**Task list:**
[1] Return the lines of the listing from the line with "schadenprisma 2 | 2000" to the line with "Multimediale Zusatzinhalte", keeping their exact wording.
[2] Resume the securities purchase agreement amendment from the point where it stops.

**Provided passage:**
AMENDMENT NO. 1 TO SECURITIES PURCHASE AGREEMENT
AMENDMENT
NO. 1 TO SECURITIES PURCHASE AGREEMENT
This
Amendment No. 1 to Securities Purchase Agreement (this “Amendment”)
is
dated September 18, 2008, by and among China Water and Drinks Inc., a Nevada
corporation (the “Company”)
and
certain of the Investors (as defined below), and amends that certain Securities
Purchase Agreement (the “Agreement”)
dated
May 31, 2007 by and among the Company and the investors identified on the
signature pages thereto (collectively, the “Investors”).
WHEREAS,
Pursuant to Section 6.4 of the Agreement, the Agreement may be amended in
writing provided such amendment is signed by the Company and the Investors
holding a majority of the Securities (as such term is defined in the
Agreement);
WHEREAS,
the Investors signatory hereto, in the aggregate, own a majority of the
Securities;
WHEREAS,
each Investor signatory hereto is signing only on its own behalf, and not on
behalf of any other Investor;
WHEREAS,
except as otherwise stated herein, capitalized terms not otherwise defined
in
this Amendment shall have the definition given to such terms in the
Agreement;
NOW,
THEREFORE, IN CONSIDERATION of the foregoing and the mutual agreements contained
in this Amendment, and for other good and valuable consideration the receipt
and
adequacy of which are hereby acknowledged, the Company and Pinnacle, on behalf
of the Investors, hereby agree as follows:
1. Amendment.
Section
4.11(a) of the Agreement is hereby amended and restated in its entirety to
read
as follows (with changes in italics):
“(a)
The
Make Good Pledgor agrees that in the event that the After-Tax Net Income
reported in the 2007 Annual Report, after
adding back any compensation expenses relating to the Escrow Shares (as defined
in the Make Good Escrow Agreement) or the return of any Escrow Shares to the
Make Good Pledgor due to the achievement of 2007 Guaranteed
ATNI,
is less
than $19,000,000 (the “2007
Guaranteed ATNI”),
the
Agent will instruct the Make Good Escrow Agent to release to the Investors
(in
accordance with the Make Good Escrow Agreement) on a pro-rata basis (determined
by dividing each Investor’s Investment Amount as of the Closing Date by the
aggregate of all Investment Amounts delivered to the Company by the Investors
hereunder) for no consideration other than their part of their respective
Investment Amount at Closing, 11,194,030 shares of Common Stock (as equitably
adjusted for any stock splits, stock combinations, stock dividends or similar
transactions) (the “2007
Make Good Shares”).
In
the event that either (i) the earnings per share reported in the 2008 Annual
Report is less than $0.300 on a fully diluted basis (as equitably adjusted
for
any stock splits, stock combinations, stock dividends or similar transactions)
(the “2008
Guaranteed EPS”)

**Records shown:**
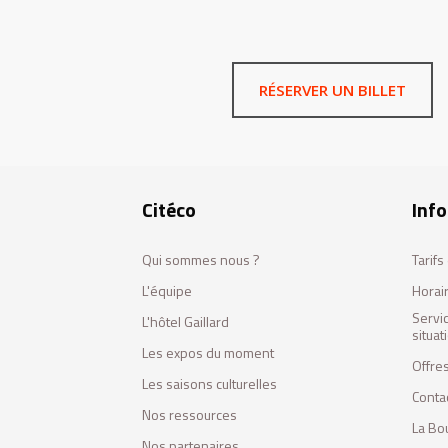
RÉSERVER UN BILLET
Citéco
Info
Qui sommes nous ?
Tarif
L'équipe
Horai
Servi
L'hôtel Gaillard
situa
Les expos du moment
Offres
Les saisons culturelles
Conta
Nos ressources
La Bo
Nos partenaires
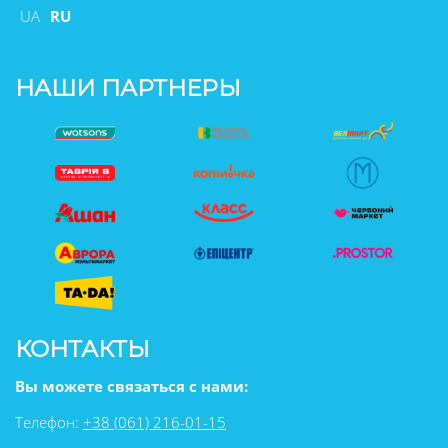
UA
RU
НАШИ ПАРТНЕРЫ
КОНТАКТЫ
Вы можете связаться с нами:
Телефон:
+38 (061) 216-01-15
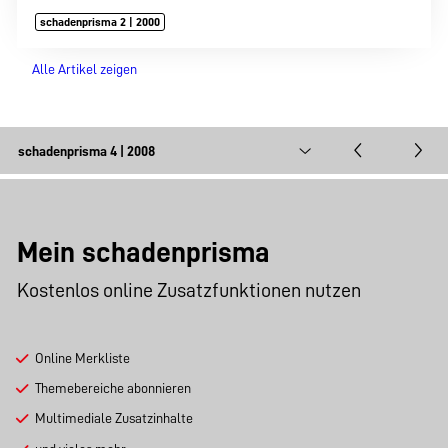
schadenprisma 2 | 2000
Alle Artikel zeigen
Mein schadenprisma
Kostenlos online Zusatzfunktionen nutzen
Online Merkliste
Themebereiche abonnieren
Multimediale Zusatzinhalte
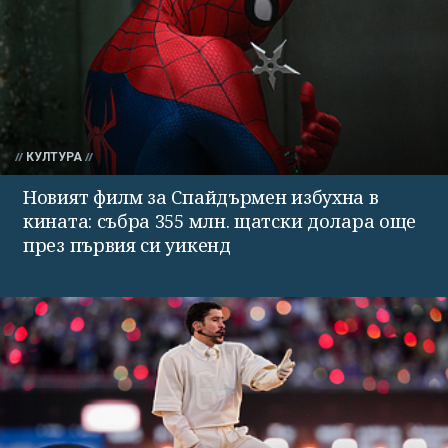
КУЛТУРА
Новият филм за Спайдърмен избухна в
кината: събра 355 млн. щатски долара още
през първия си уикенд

==

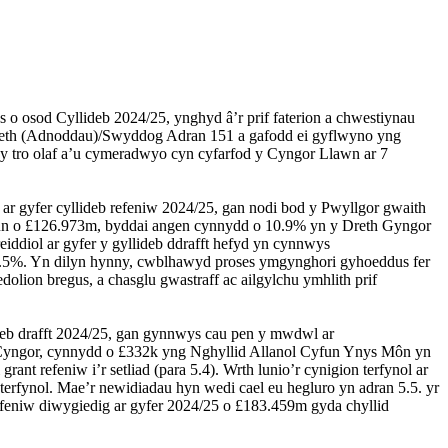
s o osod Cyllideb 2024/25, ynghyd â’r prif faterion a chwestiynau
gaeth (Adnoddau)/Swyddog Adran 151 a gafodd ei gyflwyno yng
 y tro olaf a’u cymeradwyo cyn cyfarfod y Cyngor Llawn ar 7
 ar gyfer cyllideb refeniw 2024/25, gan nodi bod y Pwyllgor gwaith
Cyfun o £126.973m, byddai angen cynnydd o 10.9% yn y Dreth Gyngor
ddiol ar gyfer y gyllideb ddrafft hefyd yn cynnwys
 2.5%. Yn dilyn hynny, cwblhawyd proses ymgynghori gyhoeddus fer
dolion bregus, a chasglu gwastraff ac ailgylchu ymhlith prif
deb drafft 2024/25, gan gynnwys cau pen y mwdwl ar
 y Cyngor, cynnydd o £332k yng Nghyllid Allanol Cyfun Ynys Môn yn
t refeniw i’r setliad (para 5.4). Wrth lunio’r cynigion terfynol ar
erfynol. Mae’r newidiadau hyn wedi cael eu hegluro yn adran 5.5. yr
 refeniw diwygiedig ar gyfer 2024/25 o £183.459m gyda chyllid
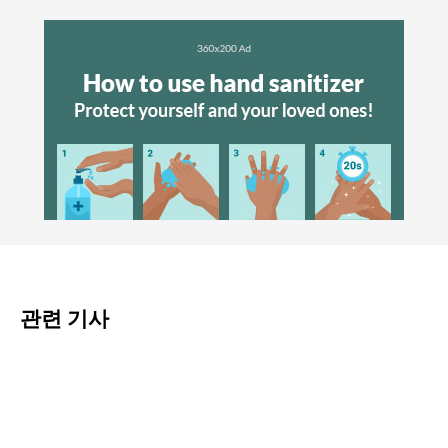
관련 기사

**Answers provided:**
[1]
schadenprisma 2 | 2000
Alle Artikel zeigen
Mein schadenprisma
Kostenlos online Zusatzfunktionen nutzen
Online Merkliste
Themebereiche abonnieren
Multimediale Zusatzinhalte

[2]
or
(ii) the After-Tax Net Income reported in the 2008 Annual Report is less than
$30,000,000 (the “2008
Guaranteed ATNI”),
in
each case after adding back any compensation expense relating to the Escrow
Shares or the return of any Escrow Shares to the Make Good Pledgor due to the
achievement of 2008 Guaranteed ATNI and 2008 Guaranteed EPS, or any expense
relating to the beneficial conversion feature attributable to the Company’s 5%
convertible notes issued in January, 2008,
the
Agent will instruct the Make Good Escrow Agent to release to the Investors
(in
accordance with the Make Good Escrow Agreement) on a pro rata basis (determined
by dividing each Investor’s Investment Amount as of the Closing Date by the
aggregate of all Investment Amounts delivered to the Company by the Investors
hereunder) for no consideration other than their part of their respective
Investment Amount at Closing, 11,194,030 shares of Common Stock (as equitably
adjusted for any stock splits, stock combinations, stock dividends or similar
transactions) (the “2008
Make Good Shares”).
In
the event that the After-Tax Net Income reported in the 2007 Annual Report
is
equal to or greater than the 2007 Guaranteed ATNI, the Agent shall instruct
the
Make Good Escrow Agent to release the 2007 Make Good Shares to the Make Good
Pledgor in accordance with the Make Good Escrow Agreement. In the event
that both (i) the earnings per share reported in the 2008 Annual Report is
equal
to or greater than the 2008 Guaranteed EPS and (ii) the After-Tax Net Income
reported in the 2008 Annual Report is equal to or greater than the 2008
Guaranteed ATNI, in
each case after adding back any compensation expense relating to the Escrow
Shares or the return of any Escrow Shares to the Make Good Pledgor due to the
achievement of 2008 Guaranteed ATNI and 2008 Guaranteed EPS, or any expense
relating to the beneficial conversion feature attributable to the Company’s 5%
convertible notes issued in January, 2008,
the
Agent shall instruct the Make Good Escrow Agent to release the 2008 Make Good
Shares to the Make Good Pledgor in accordance with the Make Good Escrow
Agreement. Any such release to the Investors or to the Make Good Pledgor of
the
2007 Make Good Shares or the 2008 Make Good Shares shall be made to the
Investors or the Make Good Pledgor, as applicable, within 10 Business Days
after
the date which the 2007 Annual Report or 2008 Annual Report, as applicable,
is
filed.”
2. Effectiveness.
This
Amendment shall become effective upon execution.
3. Limited
Nature of Amendment.
Except
as expressly amended hereby, the Agreement remains in full force and effect
in
accordance with its terms and this Amendment shall not by implication or
otherwise alter, modify, amend or in any way affect any of the terms,
conditions, obligations, covenants or agreements contained in the Agreement,
all
of which are ratified and affirmed in all respects and shall continue in full
force and effect.
4. Counterparts.
This
Amendment may be executed in several counterparts, each of which shall be deemed
an original and all of which shall constitute one and the same instrument,
and
shall become effective when counterparts have been signed by each of the parties
and delivered to the other parties; it being understood that all parties need
not sign the same counterpart.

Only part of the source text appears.